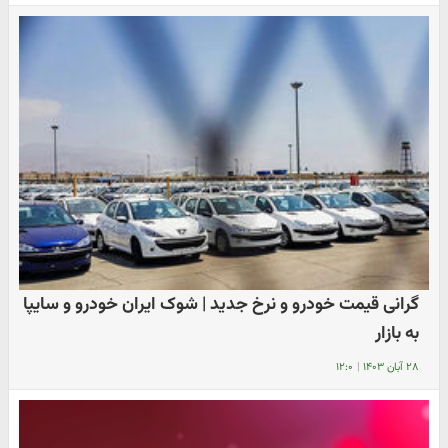
گرانی قیمت خودرو و نرخ جدید | شوک ایران خودرو و سایپا
به بازار
۲۸ آبان ۱۴۰۳
|
۱۲:۰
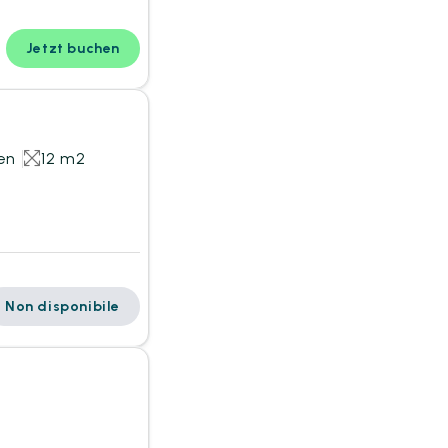
Jetzt buchen
en
12 m2
Non disponibile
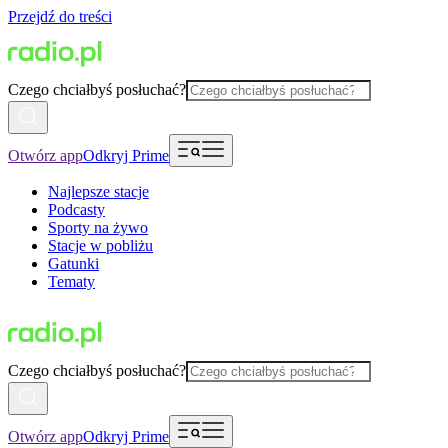
Przejdź do treści
Czego chciałbyś posłuchać?
Otwórz app
Odkryj Prime
Najlepsze stacje
Podcasty
Sporty na żywo
Stacje w pobliżu
Gatunki
Tematy
Czego chciałbyś posłuchać?
Otwórz app
Odkryj Prime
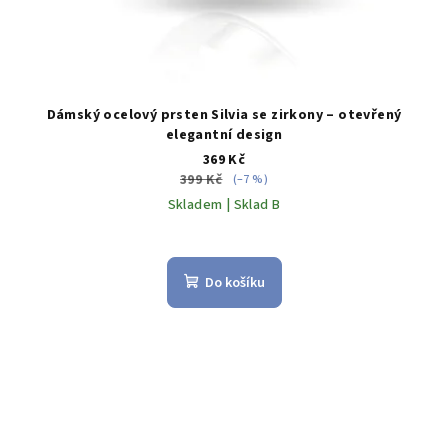
Dámský ocelový prsten Silvia se zirkony – otevřený
elegantní design
369 Kč
399 Kč
(–7 %)
Skladem | Sklad B
Do košíku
——————————
__INSTRUCTIONS FOR THE TASK__
Rewrite the text from all the records with every "Otwórz app" changed to "Otwórz aplikację" and nothing else altered. Leave the pictures out.

__RESULT OF THIS TASK__
گرانی قیمت خودرو و نرخ جدید | شوک ایران خودرو و سایپا
به بازار
۲۸ آبان ۱۴۰۳
|
۱۲:۰
Jetzt buchen
en
12 m2
Non disponibile
Przejdź do treści
Czego chciałbyś posłuchać?
Otwórz aplikację
Odkryj Prime
Najlepsze stacje
Podcasty
Sporty na żywo
Stacje w pobliżu
Gatunki
Tematy
Czego chciałbyś posłuchać?
Otwórz aplikację
Odkryj Prime
Dámský ocelový prsten Silvia se zirkony – otevřený
elegantní design
369 Kč
399 Kč
(–7 %)
Skladem | Sklad B
Do košíku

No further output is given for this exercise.